Relationships with performers were personal. For example, when Steve Goodman needed money to purchase a house, he called Amazingrace and asked if they could quickly book him in. The four resulting sold-out shows became known as the "Let's Buy Steve a House" gig. Shortly afterwards, when the washing machine at Crain Street broke down, Goodman had his road manager Steve Cohen buy the collective a new one. "That," says Cohen, "was the Steve Goodman Memorial Washing Machine."

Continuing the coffeehouse tradition established at Scott and Shanley Halls, Amazingrace at The Main also presented film, lecture, theater, comedy and poetry. Steve Martin played his first Chicago-area comedy shows at Amazingrace. Henny Youngman and Proctor and Bergman of the Firesign Theatre played to sold-out shows. Charles Bukowski, Anne Waldman, and US Poet Laureate Mark Strand appeared as part of the No Mountains Poetry Project readings and broadsides series. Allen Ginsberg read in a benefit performance for Rangjung Rigpe Dorje, the 16th Gyalwa Karmapa.

In 1976 the Piven Theatre Workshop chose Amazingrace as the rehearsal and performance space for its unique combination of story-telling and improvisational theatre. This allowed Amazingrace to host the first performances of those who would become the next generation of Chicago actors. Performers at that time included Jeremy Piven, John Cusack, Rosanna Arquette, Aidan Quinn, Lili Taylor, and Joan Cusack.

Once again, however, Amazingrace's popularity, artistic success, and commitment to low prices for the community came at a cost. Finances were a challenge. The collective members needed day jobs to help cover their own living expenses. Lack of liquor and food sale income made it hard to have sufficient cash flow to pay rent, electricity, advertising, and performers. Additional pressure came from the ever-increasing common maintenance charges and heating bills that Heil, Heil, Smart & Golee (The Main’s management firm) imposed. In 1978 Amazingrace was late on a rent payment, but was able to negotiate a settlement with Heil, Heil, Smart & Golee. Despite meeting the terms of the settlement, the management firm subsequently ordered Amazingrace to leave The Main. Citing high costs and unresponsive management, several other stores left during the same time.

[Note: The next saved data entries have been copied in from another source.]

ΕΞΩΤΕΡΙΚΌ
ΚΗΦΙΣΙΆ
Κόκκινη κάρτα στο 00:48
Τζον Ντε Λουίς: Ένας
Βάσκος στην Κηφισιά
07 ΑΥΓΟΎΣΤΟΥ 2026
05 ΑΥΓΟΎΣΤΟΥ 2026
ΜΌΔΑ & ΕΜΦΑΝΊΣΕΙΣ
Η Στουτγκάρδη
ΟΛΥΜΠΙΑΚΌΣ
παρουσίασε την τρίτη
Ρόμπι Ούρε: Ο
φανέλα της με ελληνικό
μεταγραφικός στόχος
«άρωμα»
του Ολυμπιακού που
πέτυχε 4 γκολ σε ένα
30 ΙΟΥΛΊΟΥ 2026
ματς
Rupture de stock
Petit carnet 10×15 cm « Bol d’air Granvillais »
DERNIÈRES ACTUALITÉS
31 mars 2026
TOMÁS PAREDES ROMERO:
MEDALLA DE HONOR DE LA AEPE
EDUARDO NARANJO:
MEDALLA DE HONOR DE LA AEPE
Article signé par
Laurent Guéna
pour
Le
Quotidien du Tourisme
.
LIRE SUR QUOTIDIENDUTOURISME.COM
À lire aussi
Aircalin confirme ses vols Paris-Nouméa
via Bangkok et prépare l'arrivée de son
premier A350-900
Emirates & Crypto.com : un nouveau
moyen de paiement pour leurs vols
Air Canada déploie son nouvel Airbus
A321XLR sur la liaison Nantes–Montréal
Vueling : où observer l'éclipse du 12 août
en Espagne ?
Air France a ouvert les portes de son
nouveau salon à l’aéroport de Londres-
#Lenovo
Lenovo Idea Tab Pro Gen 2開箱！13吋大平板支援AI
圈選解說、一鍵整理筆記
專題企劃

Amazingrace at The Main put on its last show on July 31, 1978, in a raucous 4-day weekend featuring Jim Post, Corky Siegel, Tom Dundee, and Steve Goodman, with fans, musicians, and former collective members attending from all over the country. The final song, sung from the stage with audience participation, was “Amazing Grace.”

The Evanston members continued on as Amazingrace and produced several shows in other local venues such as the Varsity Theater and Pick-Staiger Concert Hall through the early 1980s.

==Legacy==
Although the last venue owned by Amazingrace closed in 1978, its legacy and influence survive. FitzGerald’s Nightclub, The Morse Theater Project, and Evanston S.P.A.C.E. all cite Amazingrace as their model and inspiration.

Amazingrace Reunions are held semi-regularly. The first was in 1988 at Shanley Hall in Evanston. The 2004 reunion was at Centre East in Skokie, Illinois and featured Redwood Landing and Bonnie Koloc. In 2011 there was a full-week, multi-site 40th anniversary celebration at Northwestern University Library, the Old Town School of Folk Music in Chicago, and Evanston S.P.A.C.E. Live concerts included the Siegel-Schwall Band with Jim Schwall, Rollo Radford, Corky Siegel and Sam Lay; Megon McDonough; Bonnie Koloc, and Johnny Burns with Paul Nebenzahl.